In town somewhere unfamiliar and don’t know how to get home? Want to avoid a hilly area for your cycle journey? Know about main roads but don’t know the quiet route home? Found somewhere that needs cycle parking or infrastructure improvements which you’d like to tell others about?
An iPhone app has been the number-one feature request we’ve received over the past six months. So …
We’re extremely pleased to announce that we’ve obtained significant funding for a full CycleStreets iPhone app, from the Rees Jeffreys Road Fund.
The Rees Jeffreys Road Fund grant is for £5,000, which will be split between mobile development costs and improvements to the core journey planning algorithm/speed to support mobile use. We’re extremely grateful to the Trustees of the Fund for their support – their funding has enabled this much-requested new interface for CycleStreets to come about.
CycleStreets for iPhone will include the Journey Planner, Photomap (including photo upload) and other CycleStreets features.
We are also seeking further funding of £2-5k to cover the remaining costs. This will enable us to add more functionality more quickly, including getting the Photomap into the initial release.
We’ve engaged mobile developer Alan Paxton to carry out this work for us, who is kindly undertaking the Objective-C coding work below a commercial rate.
CycleStreets for iPhone will be released free of charge. (A future version may add paid-for features such as streetname voice emulation which have knock-on costs.)
Here are some early development screenshots!
Other platforms?
We would love to cover other platforms, in particular Android, as soon as possible, although we have no identified funding at present, nor do we have expertise ourselves in the coding required. Development time donations would be welcome from people with knowledge of developing for Android :)
It is also a high priority in our interface development programme to create a generic HTML interface more suitable for mobile devices, i.e. with bigger buttons, a cut-down feature set and quicker downloads. Again, we welcome offers of expertise or coding to help this happen more quickly!
Other mobile apps using CycleStreets routing coming soon!
Some other forthcoming mobile apps will be using CycleStreets routing, via our API – which is really great news! (These will include CycleStreets routing in some form but are not due to feature the Photomap and other parts of CycleStreets.)
Forthcoming apps include:
- The exciting new BikeHub app, which will include a bike shop finder, journey planner and more!
- For London, the London Cycle Hire App, which will help you find one of the 400 cycle docking stations in Central London so you can pick up or drop off a bike – and then plan a cycle journey from there!
- TrackMyJourney, a Java-based app (targeted to Nokia, Sony Ericsson and BlackBerry platforms) for location tracking, map display, navigation and route plotting
If you have an app that would be interested in using our routing, do check out our API pages.
We are working solidly at present to improve the routing speed/resilience and deal with over-wiggly routes. Improvements will be experienced automatically by API users as we roll these improvements out.
Research-based routing
We are partners in a grant bid to one of the UK Research Councils with some academic colleagues in the other place (Oxford!) for a collaborative project to look at cycling habits and data collection to measure behaviour and impact of cycling interventions.

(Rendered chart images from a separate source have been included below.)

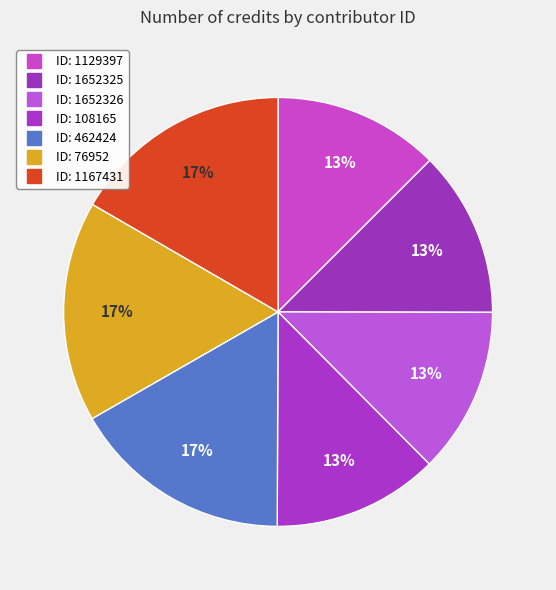

How many slices are in this pie chart?

7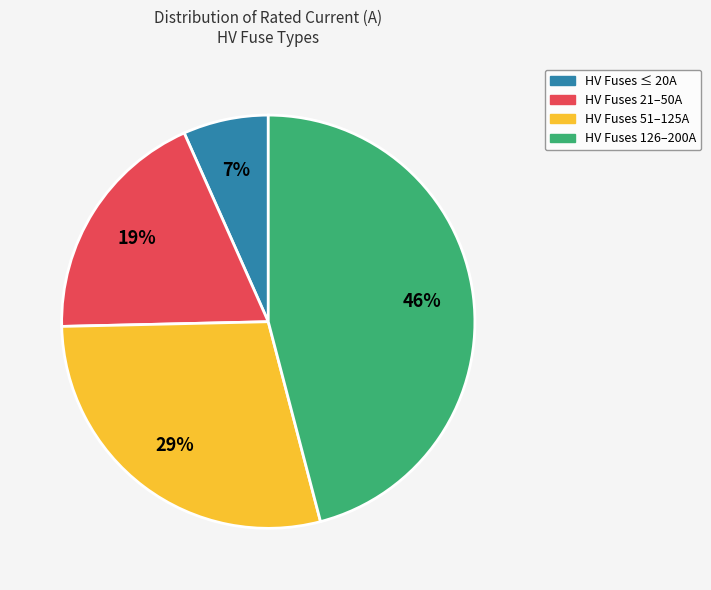

Does any single category account for the majority?

No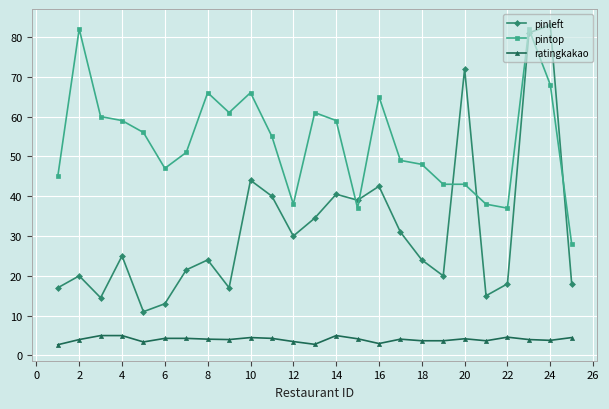

What is the greatest value displayed?

83.0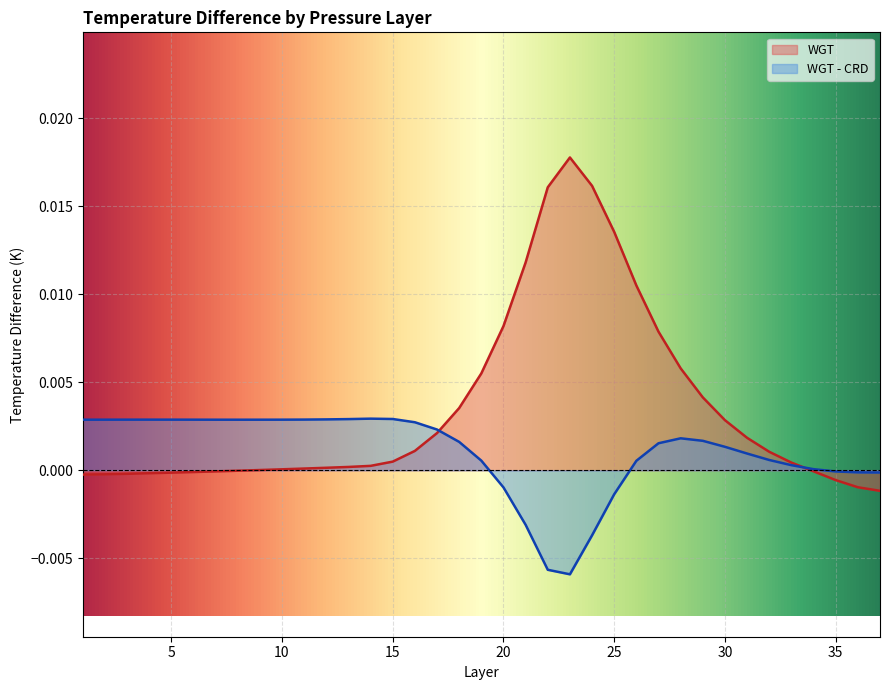

Which has a higher value, 33 or 2?

33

We think there is a lot of scope for adaptive routing – a new field for cycling, and this grant bid is something we’re very excited about. It will require a lot more development work than the basic iPhone app outlined above will include. We are hoping to hear back within the next few weeks and have our fingers crossed!
8 thoughts to “CycleStreets iPhone app coming soon!”
Congratulations on this, i use cyclestreets.net website to plan routes now, and it would be much better if it were all on my iphone so i do not have to import gpx files.
paul
Excellent news! Thanks to CycleStreets for a great service and the Rees Jeffrey Road Fund for enable more people to benefit from better cycle route mapping.
Good news.
It'll be interesting to see how you fair against apps my current chosen nav app: "MotionX GPS", which can also display the OpenCycleMap data and has waypoints and track recording, but no route planning.
Hi
Have a look at the iConnect research that the Transport Studies Unit at the School of Geography and the Environment is involved with – http://www.iconnect.ac.uk/
Is there potential linkages here given your statement: "Research-based routing. We are partners in a grant bid to one of the UK Research Councils with some academic colleagues in the other place (Oxford!) for a collaborative project to look at cycling habits and data collection to measure behaviour and impact of cycling interventions."
Dr. Tim Jones
Transport Studies Unit
http://www.tsu.ox.ac.uk/people/tjones.php
Pingback: CycleStreets » Blog
Pingback: CycleStreets » Blog
When will cyclestreets app for the iphone be released?